[Collected data entries]
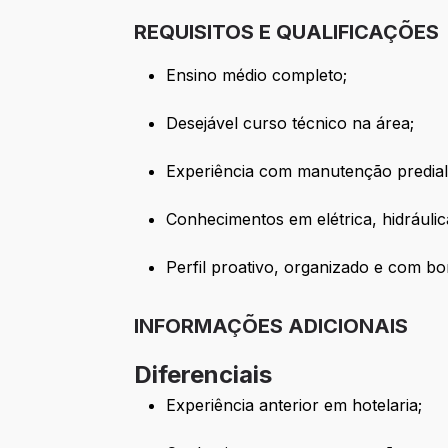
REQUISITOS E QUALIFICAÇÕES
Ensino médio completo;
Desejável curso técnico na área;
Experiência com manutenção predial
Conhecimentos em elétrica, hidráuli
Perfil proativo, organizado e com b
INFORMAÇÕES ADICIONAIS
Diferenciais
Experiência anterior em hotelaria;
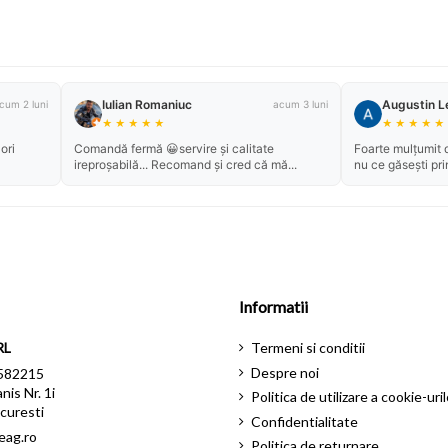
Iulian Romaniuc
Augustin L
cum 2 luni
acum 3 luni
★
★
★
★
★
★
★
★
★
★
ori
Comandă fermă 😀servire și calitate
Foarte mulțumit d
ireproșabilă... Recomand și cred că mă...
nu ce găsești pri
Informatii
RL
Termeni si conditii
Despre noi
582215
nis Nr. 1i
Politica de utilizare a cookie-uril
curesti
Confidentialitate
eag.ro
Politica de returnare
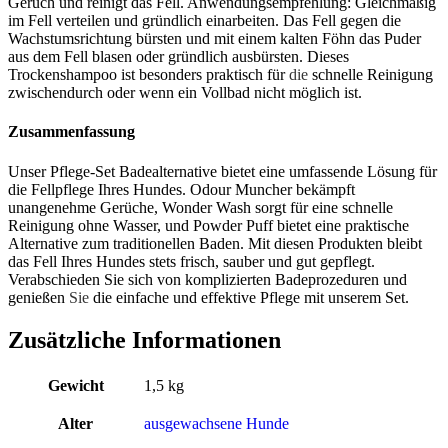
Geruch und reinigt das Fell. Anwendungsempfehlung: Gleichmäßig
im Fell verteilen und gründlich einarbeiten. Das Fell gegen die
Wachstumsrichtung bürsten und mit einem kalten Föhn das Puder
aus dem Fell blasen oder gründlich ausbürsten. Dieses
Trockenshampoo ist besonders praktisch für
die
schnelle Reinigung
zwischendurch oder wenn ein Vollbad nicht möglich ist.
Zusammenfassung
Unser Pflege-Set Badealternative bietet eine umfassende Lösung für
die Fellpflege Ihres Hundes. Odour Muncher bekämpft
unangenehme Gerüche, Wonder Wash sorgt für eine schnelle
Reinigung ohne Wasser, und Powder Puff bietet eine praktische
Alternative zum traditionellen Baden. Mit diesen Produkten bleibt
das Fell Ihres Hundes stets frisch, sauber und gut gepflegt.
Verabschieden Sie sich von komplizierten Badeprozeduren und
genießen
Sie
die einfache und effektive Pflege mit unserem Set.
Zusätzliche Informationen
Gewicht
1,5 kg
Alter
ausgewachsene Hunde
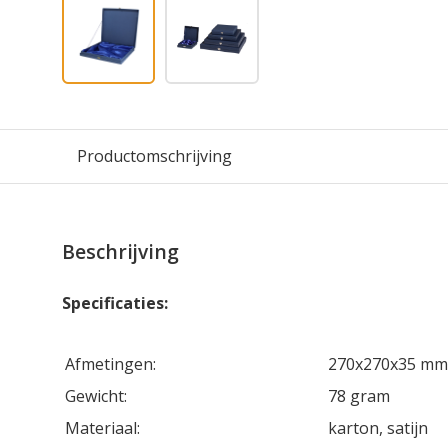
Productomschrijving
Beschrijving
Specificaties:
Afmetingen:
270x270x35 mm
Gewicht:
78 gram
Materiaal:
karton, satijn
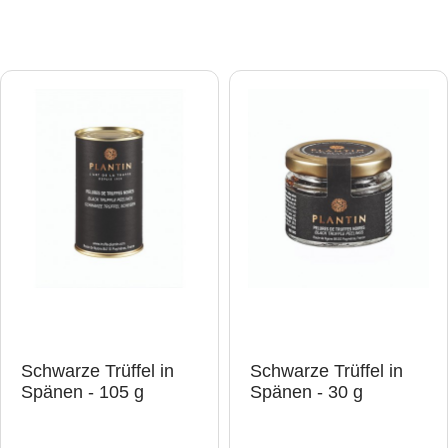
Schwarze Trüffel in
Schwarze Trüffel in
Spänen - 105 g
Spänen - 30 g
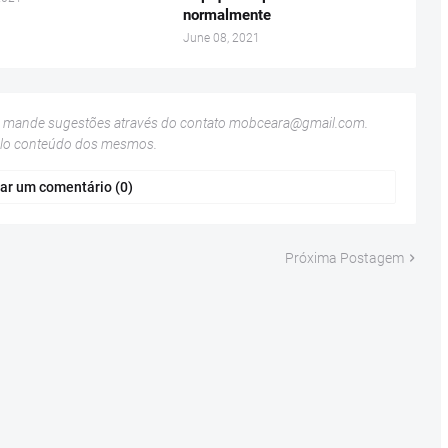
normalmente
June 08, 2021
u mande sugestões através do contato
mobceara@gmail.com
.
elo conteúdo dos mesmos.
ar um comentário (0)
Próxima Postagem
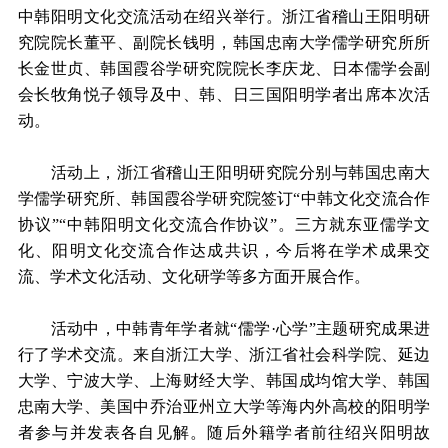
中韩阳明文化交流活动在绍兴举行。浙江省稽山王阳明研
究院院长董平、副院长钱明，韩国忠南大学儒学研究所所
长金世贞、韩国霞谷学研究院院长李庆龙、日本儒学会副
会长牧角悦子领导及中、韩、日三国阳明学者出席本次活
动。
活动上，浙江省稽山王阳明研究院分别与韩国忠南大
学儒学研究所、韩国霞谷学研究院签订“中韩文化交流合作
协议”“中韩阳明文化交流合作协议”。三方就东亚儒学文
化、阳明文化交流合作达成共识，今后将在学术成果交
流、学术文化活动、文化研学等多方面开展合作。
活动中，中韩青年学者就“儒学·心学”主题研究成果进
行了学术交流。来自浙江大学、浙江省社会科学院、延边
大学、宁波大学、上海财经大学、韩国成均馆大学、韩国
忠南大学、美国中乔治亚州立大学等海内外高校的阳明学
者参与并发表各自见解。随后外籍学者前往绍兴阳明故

--

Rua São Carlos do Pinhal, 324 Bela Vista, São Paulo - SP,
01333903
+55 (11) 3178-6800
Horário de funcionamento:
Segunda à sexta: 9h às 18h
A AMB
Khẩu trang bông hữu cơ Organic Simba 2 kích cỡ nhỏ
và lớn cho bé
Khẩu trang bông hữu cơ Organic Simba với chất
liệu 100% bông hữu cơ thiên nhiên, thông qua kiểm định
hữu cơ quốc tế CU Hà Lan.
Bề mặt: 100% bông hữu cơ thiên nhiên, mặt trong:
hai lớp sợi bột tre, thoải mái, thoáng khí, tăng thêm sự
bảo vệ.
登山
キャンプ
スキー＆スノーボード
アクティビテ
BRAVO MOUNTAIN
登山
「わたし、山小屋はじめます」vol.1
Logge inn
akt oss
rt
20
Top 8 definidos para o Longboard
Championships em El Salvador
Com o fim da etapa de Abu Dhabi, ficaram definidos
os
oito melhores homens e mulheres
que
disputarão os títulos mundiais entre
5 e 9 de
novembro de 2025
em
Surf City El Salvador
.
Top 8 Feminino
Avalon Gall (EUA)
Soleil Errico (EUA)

Request ::
Return the lines of the records that include the string "bông".

Response area ::
Khẩu trang bông hữu cơ Organic Simba 2 kích cỡ nhỏ
Khẩu trang bông hữu cơ Organic Simba với chất
liệu 100% bông hữu cơ thiên nhiên, thông qua kiểm định
Bề mặt: 100% bông hữu cơ thiên nhiên, mặt trong:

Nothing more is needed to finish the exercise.